Sunday, June 7, 2009

A True Test of Presidential Leadership

The New York Times says that Obama plans to take a more active role in the upcoming healthcare debate because he’s worried that if he leaves the legislation solely to Congress, it will become too watered down. Supposedly, in a conversation with Senate Republicans, he stated that he’d rather compromise and get 85% of what he wants with some Republican votes than get 100% of what he wants with only Democratic support.

This is troubling and yet understandable, and underlines the great test that Obama will face in this debate.

Congressional Democrats have already agreed to use the reconciliation process for the healthcare vote, which means that it will only require a simple majority and cannot be filibustered. This almost guarantees that Obama could get everything he wants; even if he loses a few “moderate” Democrats, there’s little chance he would get fewer than the necessary 51. He could even go as low as 50 and count on Vice-President Biden for the tie-breaker.

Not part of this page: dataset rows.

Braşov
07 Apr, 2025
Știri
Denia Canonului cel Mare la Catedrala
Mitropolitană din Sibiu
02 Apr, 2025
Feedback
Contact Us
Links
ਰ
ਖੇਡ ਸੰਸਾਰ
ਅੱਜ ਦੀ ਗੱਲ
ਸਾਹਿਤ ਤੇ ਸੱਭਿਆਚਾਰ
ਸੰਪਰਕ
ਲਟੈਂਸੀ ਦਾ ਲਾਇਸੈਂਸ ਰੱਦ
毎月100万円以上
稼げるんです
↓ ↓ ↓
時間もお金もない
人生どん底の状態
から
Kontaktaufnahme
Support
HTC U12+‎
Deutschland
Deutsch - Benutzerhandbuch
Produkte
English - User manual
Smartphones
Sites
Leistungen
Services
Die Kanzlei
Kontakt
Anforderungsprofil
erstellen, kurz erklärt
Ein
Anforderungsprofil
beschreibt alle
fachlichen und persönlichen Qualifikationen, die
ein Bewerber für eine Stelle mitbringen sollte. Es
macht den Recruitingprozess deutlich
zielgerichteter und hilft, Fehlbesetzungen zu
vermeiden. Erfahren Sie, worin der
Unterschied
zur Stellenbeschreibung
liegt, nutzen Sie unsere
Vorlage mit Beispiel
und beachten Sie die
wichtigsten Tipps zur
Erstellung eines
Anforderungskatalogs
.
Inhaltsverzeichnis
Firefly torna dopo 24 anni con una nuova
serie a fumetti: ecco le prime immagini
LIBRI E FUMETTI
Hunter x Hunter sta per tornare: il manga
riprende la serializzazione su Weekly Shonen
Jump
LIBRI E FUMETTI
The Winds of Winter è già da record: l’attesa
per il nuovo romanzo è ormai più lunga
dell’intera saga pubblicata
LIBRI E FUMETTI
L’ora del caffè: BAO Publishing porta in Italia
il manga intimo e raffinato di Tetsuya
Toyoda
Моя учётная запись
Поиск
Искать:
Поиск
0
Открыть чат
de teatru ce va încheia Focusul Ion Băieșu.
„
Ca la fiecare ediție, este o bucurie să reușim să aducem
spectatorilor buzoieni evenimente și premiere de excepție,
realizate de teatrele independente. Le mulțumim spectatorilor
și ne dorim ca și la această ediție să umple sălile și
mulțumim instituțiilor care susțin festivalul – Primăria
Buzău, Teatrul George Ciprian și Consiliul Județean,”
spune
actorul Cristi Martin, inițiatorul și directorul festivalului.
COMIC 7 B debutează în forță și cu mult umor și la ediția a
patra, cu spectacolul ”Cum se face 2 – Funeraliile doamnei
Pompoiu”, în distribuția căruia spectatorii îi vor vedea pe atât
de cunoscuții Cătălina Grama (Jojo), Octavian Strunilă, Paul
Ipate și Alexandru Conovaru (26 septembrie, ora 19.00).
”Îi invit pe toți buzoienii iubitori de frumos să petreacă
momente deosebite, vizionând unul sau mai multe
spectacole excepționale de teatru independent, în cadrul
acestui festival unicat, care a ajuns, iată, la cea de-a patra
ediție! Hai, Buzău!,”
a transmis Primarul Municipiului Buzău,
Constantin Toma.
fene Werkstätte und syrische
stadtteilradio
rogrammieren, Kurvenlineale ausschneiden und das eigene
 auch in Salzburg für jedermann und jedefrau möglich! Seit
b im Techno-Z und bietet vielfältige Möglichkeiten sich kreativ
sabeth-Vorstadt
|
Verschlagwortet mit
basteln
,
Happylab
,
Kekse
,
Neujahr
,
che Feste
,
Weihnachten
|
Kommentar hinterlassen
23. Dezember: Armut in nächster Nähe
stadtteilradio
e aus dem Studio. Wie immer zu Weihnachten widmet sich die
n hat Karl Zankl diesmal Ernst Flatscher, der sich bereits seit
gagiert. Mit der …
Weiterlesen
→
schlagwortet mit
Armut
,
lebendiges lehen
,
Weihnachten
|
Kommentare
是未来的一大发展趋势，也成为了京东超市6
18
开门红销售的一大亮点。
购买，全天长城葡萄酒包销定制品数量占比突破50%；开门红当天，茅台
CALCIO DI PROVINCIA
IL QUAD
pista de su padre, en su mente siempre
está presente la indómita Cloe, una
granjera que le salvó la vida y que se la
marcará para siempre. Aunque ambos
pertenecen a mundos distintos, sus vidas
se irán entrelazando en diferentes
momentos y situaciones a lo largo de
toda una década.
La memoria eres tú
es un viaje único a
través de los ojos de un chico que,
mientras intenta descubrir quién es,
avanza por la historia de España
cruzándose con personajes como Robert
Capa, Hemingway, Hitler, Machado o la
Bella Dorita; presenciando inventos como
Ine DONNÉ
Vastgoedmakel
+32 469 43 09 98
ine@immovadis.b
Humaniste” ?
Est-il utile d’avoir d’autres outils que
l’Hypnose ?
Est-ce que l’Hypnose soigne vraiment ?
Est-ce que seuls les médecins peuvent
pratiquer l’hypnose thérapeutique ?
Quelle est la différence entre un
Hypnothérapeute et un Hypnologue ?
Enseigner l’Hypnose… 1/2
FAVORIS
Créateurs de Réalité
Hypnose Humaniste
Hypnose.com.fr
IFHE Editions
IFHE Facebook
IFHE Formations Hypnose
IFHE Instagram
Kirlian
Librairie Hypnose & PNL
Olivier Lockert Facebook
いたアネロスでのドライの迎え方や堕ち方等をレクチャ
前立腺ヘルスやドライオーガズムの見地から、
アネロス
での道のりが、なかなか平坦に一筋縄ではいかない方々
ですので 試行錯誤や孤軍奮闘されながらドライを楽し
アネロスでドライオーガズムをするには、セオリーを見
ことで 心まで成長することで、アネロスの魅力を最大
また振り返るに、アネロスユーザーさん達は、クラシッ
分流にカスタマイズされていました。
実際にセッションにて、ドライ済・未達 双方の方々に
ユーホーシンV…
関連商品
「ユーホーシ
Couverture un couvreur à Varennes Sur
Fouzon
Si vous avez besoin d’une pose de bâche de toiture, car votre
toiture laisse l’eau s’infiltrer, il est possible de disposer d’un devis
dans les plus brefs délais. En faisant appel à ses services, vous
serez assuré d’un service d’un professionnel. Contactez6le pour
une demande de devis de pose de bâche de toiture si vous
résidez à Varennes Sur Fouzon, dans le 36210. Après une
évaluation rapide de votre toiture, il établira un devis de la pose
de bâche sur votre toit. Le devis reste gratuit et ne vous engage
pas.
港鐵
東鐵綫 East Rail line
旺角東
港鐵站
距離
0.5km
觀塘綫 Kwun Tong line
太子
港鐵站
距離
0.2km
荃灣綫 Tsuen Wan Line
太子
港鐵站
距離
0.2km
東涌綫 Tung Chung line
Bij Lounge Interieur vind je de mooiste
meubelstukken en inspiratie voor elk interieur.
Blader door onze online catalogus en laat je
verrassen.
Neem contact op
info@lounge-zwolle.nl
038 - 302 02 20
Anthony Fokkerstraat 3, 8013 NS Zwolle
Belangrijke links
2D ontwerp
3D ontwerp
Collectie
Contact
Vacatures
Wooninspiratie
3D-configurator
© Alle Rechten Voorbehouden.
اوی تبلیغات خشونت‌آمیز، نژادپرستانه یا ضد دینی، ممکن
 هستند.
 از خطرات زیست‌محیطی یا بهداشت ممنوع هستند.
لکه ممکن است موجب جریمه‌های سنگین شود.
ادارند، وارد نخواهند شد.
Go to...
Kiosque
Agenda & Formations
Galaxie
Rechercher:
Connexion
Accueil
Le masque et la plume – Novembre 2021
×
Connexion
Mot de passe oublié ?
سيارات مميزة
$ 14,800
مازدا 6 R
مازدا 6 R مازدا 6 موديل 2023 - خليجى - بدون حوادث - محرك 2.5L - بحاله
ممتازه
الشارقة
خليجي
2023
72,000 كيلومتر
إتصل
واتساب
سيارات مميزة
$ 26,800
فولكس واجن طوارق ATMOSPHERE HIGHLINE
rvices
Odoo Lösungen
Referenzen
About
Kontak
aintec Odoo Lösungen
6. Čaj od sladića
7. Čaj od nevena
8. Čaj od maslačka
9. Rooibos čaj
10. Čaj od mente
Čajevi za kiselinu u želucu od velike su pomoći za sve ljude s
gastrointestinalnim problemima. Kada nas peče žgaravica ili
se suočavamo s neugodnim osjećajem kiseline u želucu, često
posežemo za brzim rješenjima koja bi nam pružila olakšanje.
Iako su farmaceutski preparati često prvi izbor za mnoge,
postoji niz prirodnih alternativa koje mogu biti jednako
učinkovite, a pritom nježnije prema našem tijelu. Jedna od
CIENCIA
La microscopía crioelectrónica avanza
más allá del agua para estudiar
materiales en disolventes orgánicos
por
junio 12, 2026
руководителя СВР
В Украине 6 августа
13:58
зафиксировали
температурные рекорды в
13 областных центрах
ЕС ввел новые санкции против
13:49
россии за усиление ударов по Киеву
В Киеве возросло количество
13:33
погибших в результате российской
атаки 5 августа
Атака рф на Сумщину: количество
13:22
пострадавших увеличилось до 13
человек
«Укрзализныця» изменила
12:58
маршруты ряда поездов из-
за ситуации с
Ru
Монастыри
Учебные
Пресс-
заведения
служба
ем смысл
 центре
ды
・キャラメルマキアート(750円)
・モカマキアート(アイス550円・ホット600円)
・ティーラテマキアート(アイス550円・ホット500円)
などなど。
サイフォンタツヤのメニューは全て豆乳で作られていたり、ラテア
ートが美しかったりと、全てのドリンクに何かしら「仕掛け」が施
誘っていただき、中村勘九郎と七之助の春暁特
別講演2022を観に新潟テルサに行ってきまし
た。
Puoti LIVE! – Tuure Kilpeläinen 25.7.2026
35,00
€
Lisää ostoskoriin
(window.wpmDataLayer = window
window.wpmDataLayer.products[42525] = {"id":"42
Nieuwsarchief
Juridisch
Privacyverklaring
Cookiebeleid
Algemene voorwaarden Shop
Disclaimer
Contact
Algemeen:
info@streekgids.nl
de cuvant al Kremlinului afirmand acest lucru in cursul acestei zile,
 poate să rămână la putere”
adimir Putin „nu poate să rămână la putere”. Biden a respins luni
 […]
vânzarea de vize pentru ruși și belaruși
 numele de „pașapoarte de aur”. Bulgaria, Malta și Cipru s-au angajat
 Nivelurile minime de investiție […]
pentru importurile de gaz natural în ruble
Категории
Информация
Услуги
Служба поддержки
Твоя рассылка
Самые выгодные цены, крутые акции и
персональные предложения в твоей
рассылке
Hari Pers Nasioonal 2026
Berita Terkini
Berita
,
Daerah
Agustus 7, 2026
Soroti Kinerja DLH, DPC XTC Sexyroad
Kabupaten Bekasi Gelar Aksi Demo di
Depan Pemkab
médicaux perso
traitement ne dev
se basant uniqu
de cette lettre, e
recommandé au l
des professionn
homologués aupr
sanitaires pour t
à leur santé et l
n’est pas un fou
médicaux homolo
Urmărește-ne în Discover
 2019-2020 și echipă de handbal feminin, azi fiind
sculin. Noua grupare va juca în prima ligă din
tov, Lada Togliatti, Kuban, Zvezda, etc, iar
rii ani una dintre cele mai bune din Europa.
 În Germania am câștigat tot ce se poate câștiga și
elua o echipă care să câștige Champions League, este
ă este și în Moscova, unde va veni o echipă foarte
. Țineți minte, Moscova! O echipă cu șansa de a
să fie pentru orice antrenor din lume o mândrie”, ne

But Obama is making a calculated judgment that in order for healthcare reform to truly be sustainable, both economically and politically, he needs Republican support; otherwise, any reform might be reversed by a future Congress or presidential administration.

The question is what Obama will have to give up to attract Republican support, and whether it will be worth the trade-off. The main element that Republicans oppose is the “public option,” which would allow a government-run plan similar to Medicare to compete with private plans. Republicans fear that this would open the door to single-payer insurance, and that the government plan would have an unfair advantage over private-sector plans.

While in theory there is some merit to this argument, in reality it is largely fallacious. Many nations have both private and public health insurance, and the systems can be structured to compete fairly. Without a public option, which typically has low overhead costs, private insurance companies have little incentive to cut costs—and cost-cutting is ultimately the key to successful healthcare reform. By resisting a public option, Republican lawmakers seem more intent on protecting the profits of big insurance companies than on improving healthcare access and affordability for all Americans.

If Obama were to compromise on the public option, it would represent a tremendous failure of leadership; he would be capitulating to the GOP, and severely damaging the prospects for real reform. As Obama has already stated, if genuine healthcare reform can’t be passed now it will likely never pass.

I would like to assume that Obama’s reputed statement to Republicans (that he’d rather get most of what he wants with some Republican support than all of what he wants with Democrats alone) is simply, at this point, good politics; I would like to assume that he plans to stand firmly behind a public option, even if this leads in the end to little or no Republican support.

If substantive healthcare reform passes and proves successful, its popularity would likely generate the political will necessary to sustain it; at the same time, it would represent an additional political advantage for the Democrats.

To my mind, that’s a risk worth taking.